Dataset entries

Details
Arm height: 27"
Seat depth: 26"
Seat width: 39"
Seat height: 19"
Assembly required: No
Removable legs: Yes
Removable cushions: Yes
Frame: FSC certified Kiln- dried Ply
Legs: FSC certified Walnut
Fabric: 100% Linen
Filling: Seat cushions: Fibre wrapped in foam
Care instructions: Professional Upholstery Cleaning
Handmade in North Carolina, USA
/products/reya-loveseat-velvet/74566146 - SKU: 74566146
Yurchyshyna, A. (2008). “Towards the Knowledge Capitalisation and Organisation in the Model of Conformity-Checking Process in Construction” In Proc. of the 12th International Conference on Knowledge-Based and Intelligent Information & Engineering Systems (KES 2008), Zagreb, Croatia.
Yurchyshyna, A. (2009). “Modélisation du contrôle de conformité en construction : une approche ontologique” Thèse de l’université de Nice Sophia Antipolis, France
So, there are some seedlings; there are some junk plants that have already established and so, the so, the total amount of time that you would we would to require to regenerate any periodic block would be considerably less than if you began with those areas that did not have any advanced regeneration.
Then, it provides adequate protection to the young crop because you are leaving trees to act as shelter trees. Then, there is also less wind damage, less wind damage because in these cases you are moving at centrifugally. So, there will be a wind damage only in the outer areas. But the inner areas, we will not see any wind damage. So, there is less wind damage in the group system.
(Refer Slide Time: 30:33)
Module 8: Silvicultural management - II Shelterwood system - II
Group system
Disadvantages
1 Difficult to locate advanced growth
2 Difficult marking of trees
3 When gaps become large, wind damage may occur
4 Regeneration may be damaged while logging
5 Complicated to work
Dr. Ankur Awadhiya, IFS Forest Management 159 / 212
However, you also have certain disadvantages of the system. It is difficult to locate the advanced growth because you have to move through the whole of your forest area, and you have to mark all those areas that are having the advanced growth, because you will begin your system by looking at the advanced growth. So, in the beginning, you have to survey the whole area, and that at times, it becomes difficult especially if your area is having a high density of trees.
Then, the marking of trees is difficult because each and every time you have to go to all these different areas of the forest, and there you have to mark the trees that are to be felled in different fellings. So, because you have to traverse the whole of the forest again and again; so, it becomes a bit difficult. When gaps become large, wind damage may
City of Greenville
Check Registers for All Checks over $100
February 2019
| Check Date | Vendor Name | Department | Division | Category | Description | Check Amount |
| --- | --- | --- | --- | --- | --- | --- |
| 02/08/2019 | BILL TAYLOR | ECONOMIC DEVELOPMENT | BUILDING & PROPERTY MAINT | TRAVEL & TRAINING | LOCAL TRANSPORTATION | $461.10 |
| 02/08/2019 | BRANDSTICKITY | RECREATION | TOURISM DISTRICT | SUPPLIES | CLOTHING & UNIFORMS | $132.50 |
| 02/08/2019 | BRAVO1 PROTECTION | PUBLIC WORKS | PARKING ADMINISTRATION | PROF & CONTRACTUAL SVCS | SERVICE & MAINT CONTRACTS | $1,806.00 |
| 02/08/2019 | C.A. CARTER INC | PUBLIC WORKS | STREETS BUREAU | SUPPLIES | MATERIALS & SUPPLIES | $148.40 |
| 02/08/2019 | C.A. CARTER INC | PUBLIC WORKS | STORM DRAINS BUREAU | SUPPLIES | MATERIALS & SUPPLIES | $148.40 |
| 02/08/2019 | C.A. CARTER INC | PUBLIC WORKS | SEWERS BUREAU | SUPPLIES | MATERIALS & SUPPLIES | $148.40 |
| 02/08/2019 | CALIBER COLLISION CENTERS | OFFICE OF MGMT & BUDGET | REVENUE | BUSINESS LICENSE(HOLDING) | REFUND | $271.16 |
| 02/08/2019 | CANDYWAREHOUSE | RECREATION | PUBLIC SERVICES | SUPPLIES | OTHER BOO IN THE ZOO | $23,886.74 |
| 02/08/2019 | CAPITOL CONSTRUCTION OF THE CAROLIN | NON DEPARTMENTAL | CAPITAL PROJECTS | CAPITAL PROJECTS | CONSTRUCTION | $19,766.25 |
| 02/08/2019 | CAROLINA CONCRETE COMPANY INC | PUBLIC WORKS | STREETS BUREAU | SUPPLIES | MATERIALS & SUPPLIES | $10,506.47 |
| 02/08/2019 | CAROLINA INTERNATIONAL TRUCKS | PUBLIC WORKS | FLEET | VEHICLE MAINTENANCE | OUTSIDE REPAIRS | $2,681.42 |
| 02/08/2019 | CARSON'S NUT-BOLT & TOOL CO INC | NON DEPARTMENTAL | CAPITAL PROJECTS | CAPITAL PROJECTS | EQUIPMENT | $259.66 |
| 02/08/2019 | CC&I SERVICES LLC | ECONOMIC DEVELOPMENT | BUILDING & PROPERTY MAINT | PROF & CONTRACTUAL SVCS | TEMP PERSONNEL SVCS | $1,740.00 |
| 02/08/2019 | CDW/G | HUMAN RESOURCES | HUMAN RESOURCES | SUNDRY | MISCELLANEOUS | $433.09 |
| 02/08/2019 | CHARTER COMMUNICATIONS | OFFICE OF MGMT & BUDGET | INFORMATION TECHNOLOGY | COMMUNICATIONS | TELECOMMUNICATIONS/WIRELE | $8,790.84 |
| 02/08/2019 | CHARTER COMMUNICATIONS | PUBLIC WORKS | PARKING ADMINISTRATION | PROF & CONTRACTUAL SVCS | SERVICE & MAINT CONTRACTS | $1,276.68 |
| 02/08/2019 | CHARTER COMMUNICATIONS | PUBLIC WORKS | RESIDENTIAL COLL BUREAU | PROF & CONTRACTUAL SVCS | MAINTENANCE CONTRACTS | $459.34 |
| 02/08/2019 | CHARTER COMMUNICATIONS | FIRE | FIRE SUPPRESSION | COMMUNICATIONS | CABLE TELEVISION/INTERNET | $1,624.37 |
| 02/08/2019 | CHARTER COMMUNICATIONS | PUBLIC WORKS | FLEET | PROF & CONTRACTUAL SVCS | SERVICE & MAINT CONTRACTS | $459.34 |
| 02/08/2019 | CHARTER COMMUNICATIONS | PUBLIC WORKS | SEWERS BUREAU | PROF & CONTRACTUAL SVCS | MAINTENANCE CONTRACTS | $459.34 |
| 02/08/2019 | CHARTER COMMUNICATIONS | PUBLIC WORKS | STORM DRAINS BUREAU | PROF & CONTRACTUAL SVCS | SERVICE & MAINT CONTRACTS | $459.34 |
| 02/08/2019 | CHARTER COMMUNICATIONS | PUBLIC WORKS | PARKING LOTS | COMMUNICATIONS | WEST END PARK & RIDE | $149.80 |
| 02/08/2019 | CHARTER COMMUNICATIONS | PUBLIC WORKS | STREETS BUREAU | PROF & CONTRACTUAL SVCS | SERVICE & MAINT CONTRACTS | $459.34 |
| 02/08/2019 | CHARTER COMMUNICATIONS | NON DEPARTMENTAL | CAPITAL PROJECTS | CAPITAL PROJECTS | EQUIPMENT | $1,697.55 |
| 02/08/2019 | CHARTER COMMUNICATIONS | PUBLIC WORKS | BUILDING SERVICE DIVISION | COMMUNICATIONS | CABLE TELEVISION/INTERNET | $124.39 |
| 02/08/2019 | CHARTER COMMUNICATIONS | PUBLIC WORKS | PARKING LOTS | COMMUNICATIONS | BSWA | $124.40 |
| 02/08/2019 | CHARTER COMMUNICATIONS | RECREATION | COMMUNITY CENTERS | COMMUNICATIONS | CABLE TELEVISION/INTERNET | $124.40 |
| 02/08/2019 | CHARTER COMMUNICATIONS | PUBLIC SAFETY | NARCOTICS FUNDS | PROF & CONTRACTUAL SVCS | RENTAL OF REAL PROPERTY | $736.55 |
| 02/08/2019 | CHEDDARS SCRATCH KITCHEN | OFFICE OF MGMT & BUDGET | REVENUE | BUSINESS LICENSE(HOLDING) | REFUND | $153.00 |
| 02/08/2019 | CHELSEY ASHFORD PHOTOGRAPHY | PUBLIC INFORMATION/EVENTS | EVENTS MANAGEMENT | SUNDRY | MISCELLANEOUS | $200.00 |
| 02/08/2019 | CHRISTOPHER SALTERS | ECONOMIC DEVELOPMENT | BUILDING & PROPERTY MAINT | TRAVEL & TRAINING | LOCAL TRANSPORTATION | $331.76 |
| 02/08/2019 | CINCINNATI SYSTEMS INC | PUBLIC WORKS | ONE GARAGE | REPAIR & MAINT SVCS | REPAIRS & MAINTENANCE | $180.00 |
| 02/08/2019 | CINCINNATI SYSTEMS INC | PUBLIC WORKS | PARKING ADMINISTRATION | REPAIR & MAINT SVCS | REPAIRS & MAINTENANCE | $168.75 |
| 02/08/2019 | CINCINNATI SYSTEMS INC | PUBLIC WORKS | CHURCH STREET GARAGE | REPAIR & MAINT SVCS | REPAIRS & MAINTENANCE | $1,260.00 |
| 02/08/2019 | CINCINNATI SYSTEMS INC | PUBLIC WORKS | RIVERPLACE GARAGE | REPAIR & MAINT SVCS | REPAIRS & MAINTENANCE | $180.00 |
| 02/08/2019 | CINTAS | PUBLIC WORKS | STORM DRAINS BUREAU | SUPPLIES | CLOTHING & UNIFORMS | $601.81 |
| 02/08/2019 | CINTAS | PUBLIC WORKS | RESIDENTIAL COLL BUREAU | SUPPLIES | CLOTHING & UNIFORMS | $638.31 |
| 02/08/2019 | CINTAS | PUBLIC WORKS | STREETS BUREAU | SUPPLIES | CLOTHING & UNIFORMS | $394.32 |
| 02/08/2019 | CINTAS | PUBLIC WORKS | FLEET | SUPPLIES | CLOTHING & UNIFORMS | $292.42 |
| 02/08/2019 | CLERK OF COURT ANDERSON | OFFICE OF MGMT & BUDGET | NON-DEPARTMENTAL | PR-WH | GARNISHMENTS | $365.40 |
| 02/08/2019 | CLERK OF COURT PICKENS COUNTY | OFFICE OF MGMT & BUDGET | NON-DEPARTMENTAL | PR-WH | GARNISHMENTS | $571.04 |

→ **WORK INSTRUCTIONS**
Return, unchanged, the run of lines above that opens with the line containing "WORKS | RIVERPLACE" and closes with the line containing "UNIFORMS | $638.31 |". Include both.

→ **SOLUTION FOR THIS TASK**
| 02/08/2019 | CINCINNATI SYSTEMS INC | PUBLIC WORKS | RIVERPLACE GARAGE | REPAIR & MAINT SVCS | REPAIRS & MAINTENANCE | $180.00 |
| 02/08/2019 | CINTAS | PUBLIC WORKS | STORM DRAINS BUREAU | SUPPLIES | CLOTHING & UNIFORMS | $601.81 |
| 02/08/2019 | CINTAS | PUBLIC WORKS | RESIDENTIAL COLL BUREAU | SUPPLIES | CLOTHING & UNIFORMS | $638.31 |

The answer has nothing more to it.